■ Exercise
Reproduce verbatim the lines from the beginning of the data through the line containing "family: Agromyzidae", including that line.

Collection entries
◆ ◆ ◆ ◆ ◆

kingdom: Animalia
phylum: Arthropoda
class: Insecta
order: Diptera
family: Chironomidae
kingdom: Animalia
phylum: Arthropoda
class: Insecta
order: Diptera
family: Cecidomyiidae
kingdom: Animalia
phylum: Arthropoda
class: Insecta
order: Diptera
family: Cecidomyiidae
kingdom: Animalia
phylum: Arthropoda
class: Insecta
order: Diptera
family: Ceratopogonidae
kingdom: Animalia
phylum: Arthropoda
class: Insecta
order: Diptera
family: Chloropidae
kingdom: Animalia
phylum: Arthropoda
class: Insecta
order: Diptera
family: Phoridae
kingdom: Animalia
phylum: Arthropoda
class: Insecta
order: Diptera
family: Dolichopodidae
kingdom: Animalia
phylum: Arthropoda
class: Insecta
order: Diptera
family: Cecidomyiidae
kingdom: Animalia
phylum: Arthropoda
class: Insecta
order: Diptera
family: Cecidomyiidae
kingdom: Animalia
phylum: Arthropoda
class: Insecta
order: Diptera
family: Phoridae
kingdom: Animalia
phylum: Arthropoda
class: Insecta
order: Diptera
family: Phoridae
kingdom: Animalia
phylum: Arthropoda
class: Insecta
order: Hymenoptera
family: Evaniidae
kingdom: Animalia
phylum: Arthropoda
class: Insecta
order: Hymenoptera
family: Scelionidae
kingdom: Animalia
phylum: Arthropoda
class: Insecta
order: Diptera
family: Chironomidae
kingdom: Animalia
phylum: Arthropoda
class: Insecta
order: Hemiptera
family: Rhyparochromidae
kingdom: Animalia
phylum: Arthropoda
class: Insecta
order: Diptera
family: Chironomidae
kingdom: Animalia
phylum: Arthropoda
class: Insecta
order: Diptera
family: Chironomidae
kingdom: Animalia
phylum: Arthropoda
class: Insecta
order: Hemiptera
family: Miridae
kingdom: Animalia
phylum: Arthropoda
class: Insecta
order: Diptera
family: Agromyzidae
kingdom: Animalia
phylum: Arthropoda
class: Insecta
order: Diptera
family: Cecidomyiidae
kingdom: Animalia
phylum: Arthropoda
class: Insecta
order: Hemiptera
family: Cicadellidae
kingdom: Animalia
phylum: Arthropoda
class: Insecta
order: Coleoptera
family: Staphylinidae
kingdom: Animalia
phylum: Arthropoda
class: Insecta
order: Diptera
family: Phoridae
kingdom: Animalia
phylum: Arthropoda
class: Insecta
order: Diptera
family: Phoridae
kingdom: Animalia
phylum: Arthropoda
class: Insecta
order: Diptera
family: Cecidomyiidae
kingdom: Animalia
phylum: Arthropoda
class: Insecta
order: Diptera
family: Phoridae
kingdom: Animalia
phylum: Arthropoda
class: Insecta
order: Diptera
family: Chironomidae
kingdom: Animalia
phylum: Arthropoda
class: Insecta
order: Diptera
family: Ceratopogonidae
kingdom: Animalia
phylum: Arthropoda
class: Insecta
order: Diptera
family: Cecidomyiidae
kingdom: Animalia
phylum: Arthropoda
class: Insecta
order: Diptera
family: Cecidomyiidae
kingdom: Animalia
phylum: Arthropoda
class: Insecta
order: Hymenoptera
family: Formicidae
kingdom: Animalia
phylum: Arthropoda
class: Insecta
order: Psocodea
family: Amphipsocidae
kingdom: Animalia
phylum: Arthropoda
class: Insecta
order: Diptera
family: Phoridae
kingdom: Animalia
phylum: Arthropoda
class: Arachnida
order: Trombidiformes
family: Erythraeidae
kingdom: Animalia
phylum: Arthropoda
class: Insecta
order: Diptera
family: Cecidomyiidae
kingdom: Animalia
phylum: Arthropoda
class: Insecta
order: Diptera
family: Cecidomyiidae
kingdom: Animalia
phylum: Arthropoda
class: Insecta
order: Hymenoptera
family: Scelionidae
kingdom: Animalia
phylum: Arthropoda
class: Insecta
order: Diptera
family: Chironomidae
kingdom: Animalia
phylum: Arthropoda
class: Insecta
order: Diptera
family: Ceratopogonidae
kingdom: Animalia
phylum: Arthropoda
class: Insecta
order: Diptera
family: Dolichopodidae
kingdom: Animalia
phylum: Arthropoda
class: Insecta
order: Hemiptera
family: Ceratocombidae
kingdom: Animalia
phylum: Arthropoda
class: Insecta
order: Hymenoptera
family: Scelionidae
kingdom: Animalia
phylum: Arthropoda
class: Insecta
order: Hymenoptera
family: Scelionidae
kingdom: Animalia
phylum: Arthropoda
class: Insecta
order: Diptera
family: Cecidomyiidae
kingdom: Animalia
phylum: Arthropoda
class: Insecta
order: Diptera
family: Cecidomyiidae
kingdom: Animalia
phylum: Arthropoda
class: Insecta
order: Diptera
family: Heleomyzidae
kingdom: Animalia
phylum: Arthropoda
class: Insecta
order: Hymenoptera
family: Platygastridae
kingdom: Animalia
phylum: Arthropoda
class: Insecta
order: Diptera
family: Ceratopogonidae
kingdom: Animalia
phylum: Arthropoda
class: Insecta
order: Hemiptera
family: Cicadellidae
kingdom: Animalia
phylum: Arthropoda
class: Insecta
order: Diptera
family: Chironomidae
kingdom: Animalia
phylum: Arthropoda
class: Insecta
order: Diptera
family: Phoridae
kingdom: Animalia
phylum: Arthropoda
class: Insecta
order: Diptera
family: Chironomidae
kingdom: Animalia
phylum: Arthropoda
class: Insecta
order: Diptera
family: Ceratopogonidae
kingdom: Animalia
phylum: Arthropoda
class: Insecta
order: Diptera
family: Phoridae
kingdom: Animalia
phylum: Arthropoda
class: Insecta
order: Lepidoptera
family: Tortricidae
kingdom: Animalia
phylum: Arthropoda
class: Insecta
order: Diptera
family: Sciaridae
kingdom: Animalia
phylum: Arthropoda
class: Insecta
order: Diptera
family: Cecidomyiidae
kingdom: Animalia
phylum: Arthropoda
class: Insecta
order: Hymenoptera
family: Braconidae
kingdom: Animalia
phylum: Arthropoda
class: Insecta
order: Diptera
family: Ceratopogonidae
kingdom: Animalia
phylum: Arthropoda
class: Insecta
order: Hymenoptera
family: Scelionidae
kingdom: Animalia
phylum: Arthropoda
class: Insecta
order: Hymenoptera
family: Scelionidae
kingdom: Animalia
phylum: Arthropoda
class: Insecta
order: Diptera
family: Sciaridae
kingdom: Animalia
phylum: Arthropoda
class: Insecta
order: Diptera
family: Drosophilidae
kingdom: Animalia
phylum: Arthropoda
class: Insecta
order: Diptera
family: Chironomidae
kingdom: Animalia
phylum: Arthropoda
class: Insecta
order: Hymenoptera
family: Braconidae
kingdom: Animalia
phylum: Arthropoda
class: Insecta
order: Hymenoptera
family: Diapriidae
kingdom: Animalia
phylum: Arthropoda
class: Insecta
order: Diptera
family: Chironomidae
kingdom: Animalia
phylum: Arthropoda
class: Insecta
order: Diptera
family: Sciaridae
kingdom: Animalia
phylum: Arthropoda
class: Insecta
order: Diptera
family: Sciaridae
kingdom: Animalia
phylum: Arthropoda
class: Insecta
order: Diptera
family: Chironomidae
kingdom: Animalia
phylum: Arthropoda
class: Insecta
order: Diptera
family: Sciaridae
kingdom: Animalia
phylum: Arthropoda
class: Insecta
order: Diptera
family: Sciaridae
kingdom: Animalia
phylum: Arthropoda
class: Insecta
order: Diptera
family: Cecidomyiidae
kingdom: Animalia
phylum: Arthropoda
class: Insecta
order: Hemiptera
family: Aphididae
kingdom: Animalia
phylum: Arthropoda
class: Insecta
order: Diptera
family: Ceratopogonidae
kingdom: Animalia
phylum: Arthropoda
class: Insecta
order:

◆ ◆ ◆ ◆ ◆

■ Exercise solution
kingdom: Animalia
phylum: Arthropoda
class: Insecta
order: Diptera
family: Chironomidae
kingdom: Animalia
phylum: Arthropoda
class: Insecta
order: Diptera
family: Cecidomyiidae
kingdom: Animalia
phylum: Arthropoda
class: Insecta
order: Diptera
family: Cecidomyiidae
kingdom: Animalia
phylum: Arthropoda
class: Insecta
order: Diptera
family: Ceratopogonidae
kingdom: Animalia
phylum: Arthropoda
class: Insecta
order: Diptera
family: Chloropidae
kingdom: Animalia
phylum: Arthropoda
class: Insecta
order: Diptera
family: Phoridae
kingdom: Animalia
phylum: Arthropoda
class: Insecta
order: Diptera
family: Dolichopodidae
kingdom: Animalia
phylum: Arthropoda
class: Insecta
order: Diptera
family: Cecidomyiidae
kingdom: Animalia
phylum: Arthropoda
class: Insecta
order: Diptera
family: Cecidomyiidae
kingdom: Animalia
phylum: Arthropoda
class: Insecta
order: Diptera
family: Phoridae
kingdom: Animalia
phylum: Arthropoda
class: Insecta
order: Diptera
family: Phoridae
kingdom: Animalia
phylum: Arthropoda
class: Insecta
order: Hymenoptera
family: Evaniidae
kingdom: Animalia
phylum: Arthropoda
class: Insecta
order: Hymenoptera
family: Scelionidae
kingdom: Animalia
phylum: Arthropoda
class: Insecta
order: Diptera
family: Chironomidae
kingdom: Animalia
phylum: Arthropoda
class: Insecta
order: Hemiptera
family: Rhyparochromidae
kingdom: Animalia
phylum: Arthropoda
class: Insecta
order: Diptera
family: Chironomidae
kingdom: Animalia
phylum: Arthropoda
class: Insecta
order: Diptera
family: Chironomidae
kingdom: Animalia
phylum: Arthropoda
class: Insecta
order: Hemiptera
family: Miridae
kingdom: Animalia
phylum: Arthropoda
class: Insecta
order: Diptera
family: Agromyzidae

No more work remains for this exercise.